▸ **Written problem A**:
Duplicate the news article about the Dubai gym dispute in full, word for word.

▸ **Source passage**:
+-------+

Dubai woman in online spat with gym owner who called her fat

Canadian says she had gym membership request rejected because of her weight and says gym owner then launched tirade of insults at her online.
At first Labiba Laith thought her application for a free trial at Symmetry Gym was rejected because the owners assumed she could not afford to pay their fees. But when she sought an explanation, co-owner Amir Siddiqui was blunt about her physical condition. Satish Kumar / The National
At first Labiba Laith thought her application for a free trial at Symmetry Gym was rejected because the owners assumed she could not afford to pay their fees. But when she sought an explanation, co-owner Amir Siddiqui was blunt about her physical condition. Satish Kumar / The National

DUBAI // A woman who claims her gym membership application was rejected because she couldn’t afford it, has hit back at offensive online comments about her weight made by a personal trainer at Dubai’s Symmetry Gym.

Gym co-owners Alexandra Causton and Amir Siddiqui boast about being body-transformation experts and having Dubai’s most expensive personal trainer at their Sheikh Zayed Road premises.

Fees start from Dh2,400 a month, with a minimum three-month term, but costs can stretch to Dh15,000 a month for the most comprehensive programme.

A seven-day free trial was offered earlier this year, but with more than 1,500 applicants looking to take up the offer, the owners were forced to restrict who could benefit from the offer.

When Canadian social media and food consultant Labiba Laith, 45, had her application rejected via an automated email, she went on the Facebook page of Symmetry Gym and coincidentally found a post that was insulting to people who were battling with weight problems. And when she contacted Mr Siddiqui on Facebook, he delivered a blunt appraisal of her physical condition as well.

+-------+

▸ **Entries provided**:
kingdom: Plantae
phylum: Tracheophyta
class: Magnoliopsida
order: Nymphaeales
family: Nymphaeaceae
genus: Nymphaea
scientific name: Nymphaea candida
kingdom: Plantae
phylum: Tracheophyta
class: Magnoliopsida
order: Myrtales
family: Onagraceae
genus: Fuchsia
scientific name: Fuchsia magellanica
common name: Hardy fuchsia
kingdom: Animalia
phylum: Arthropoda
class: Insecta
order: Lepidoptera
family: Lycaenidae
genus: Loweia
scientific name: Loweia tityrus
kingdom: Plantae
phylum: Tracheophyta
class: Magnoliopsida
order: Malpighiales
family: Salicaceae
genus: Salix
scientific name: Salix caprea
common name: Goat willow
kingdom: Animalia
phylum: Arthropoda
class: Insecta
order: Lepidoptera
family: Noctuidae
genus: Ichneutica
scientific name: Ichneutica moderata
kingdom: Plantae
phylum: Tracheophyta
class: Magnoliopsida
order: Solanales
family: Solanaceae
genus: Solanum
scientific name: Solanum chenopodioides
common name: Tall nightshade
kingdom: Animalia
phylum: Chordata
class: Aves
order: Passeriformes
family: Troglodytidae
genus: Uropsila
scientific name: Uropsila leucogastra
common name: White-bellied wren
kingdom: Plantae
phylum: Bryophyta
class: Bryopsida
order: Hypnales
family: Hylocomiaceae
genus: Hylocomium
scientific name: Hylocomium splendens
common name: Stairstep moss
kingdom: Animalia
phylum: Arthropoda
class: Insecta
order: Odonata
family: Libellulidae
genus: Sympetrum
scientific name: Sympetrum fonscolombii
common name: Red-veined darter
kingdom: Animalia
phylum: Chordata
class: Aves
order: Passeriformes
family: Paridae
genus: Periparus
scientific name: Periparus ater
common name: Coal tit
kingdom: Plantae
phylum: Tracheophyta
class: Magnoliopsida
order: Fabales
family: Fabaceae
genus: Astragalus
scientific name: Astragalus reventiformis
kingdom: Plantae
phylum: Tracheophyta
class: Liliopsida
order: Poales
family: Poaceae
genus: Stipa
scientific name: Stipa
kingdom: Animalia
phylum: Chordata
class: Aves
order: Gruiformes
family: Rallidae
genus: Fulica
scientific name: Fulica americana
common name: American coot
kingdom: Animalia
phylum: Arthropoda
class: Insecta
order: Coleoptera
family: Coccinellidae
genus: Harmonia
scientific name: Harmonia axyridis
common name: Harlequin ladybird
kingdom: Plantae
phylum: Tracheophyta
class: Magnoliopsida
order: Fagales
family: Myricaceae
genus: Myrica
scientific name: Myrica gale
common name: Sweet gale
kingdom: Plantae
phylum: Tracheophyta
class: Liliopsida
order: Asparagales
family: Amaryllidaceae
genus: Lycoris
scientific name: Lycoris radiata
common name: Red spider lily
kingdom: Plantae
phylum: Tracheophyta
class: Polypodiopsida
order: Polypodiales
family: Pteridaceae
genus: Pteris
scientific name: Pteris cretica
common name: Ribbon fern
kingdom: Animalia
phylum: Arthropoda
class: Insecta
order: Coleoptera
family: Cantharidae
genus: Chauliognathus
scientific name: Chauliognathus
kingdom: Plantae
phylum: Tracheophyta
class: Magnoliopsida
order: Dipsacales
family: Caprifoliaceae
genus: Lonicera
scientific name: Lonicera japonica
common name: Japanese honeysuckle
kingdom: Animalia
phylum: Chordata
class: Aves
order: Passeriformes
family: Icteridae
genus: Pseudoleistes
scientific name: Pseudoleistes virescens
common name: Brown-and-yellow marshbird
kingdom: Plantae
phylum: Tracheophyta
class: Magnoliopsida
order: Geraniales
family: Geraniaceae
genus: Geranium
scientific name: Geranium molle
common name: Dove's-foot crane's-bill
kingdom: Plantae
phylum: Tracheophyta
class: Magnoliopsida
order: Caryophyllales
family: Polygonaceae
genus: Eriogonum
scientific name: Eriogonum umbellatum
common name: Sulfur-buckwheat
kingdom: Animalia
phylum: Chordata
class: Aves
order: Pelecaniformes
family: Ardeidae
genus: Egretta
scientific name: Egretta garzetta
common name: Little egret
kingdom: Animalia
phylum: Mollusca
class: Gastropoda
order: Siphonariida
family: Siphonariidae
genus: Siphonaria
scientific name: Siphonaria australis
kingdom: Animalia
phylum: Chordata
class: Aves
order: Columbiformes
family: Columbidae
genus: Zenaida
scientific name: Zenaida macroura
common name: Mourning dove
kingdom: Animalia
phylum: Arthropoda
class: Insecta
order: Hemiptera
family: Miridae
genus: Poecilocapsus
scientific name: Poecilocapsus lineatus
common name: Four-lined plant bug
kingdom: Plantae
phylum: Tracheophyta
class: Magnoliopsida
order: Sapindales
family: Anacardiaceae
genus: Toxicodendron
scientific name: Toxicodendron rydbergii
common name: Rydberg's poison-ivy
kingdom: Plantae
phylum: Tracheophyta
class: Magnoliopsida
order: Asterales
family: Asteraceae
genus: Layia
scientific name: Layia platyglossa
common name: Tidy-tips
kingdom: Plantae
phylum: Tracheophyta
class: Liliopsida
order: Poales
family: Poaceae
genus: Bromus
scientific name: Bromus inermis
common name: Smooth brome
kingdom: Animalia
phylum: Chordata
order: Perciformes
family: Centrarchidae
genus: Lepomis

+-------+

▸ **Written problem B**:
Format the entries from their first line through the line containing "family: Noctuidae", inclusive, as a JSON list of strings, with one string per line and blank lines omitted. Include only those lines.

▸ **Task response A**:
Dubai woman in online spat with gym owner who called her fat

Canadian says she had gym membership request rejected because of her weight and says gym owner then launched tirade of insults at her online.
At first Labiba Laith thought her application for a free trial at Symmetry Gym was rejected because the owners assumed she could not afford to pay their fees. But when she sought an explanation, co-owner Amir Siddiqui was blunt about her physical condition. Satish Kumar / The National
At first Labiba Laith thought her application for a free trial at Symmetry Gym was rejected because the owners assumed she could not afford to pay their fees. But when she sought an explanation, co-owner Amir Siddiqui was blunt about her physical condition. Satish Kumar / The National

DUBAI // A woman who claims her gym membership application was rejected because she couldn’t afford it, has hit back at offensive online comments about her weight made by a personal trainer at Dubai’s Symmetry Gym.

Gym co-owners Alexandra Causton and Amir Siddiqui boast about being body-transformation experts and having Dubai’s most expensive personal trainer at their Sheikh Zayed Road premises.

Fees start from Dh2,400 a month, with a minimum three-month term, but costs can stretch to Dh15,000 a month for the most comprehensive programme.

A seven-day free trial was offered earlier this year, but with more than 1,500 applicants looking to take up the offer, the owners were forced to restrict who could benefit from the offer.

When Canadian social media and food consultant Labiba Laith, 45, had her application rejected via an automated email, she went on the Facebook page of Symmetry Gym and coincidentally found a post that was insulting to people who were battling with weight problems. And when she contacted Mr Siddiqui on Facebook, he delivered a blunt appraisal of her physical condition as well.

▸ **Task response B**:
[
  "kingdom: Plantae",
  "phylum: Tracheophyta",
  "class: Magnoliopsida",
  "order: Nymphaeales",
  "family: Nymphaeaceae",
  "genus: Nymphaea",
  "scientific name: Nymphaea candida",
  "kingdom: Plantae",
  "phylum: Tracheophyta",
  "class: Magnoliopsida",
  "order: Myrtales",
  "family: Onagraceae",
  "genus: Fuchsia",
  "scientific name: Fuchsia magellanica",
  "common name: Hardy fuchsia",
  "kingdom: Animalia",
  "phylum: Arthropoda",
  "class: Insecta",
  "order: Lepidoptera",
  "family: Lycaenidae",
  "genus: Loweia",
  "scientific name: Loweia tityrus",
  "kingdom: Plantae",
  "phylum: Tracheophyta",
  "class: Magnoliopsida",
  "order: Malpighiales",
  "family: Salicaceae",
  "genus: Salix",
  "scientific name: Salix caprea",
  "common name: Goat willow",
  "kingdom: Animalia",
  "phylum: Arthropoda",
  "class: Insecta",
  "order: Lepidoptera",
  "family: Noctuidae"
]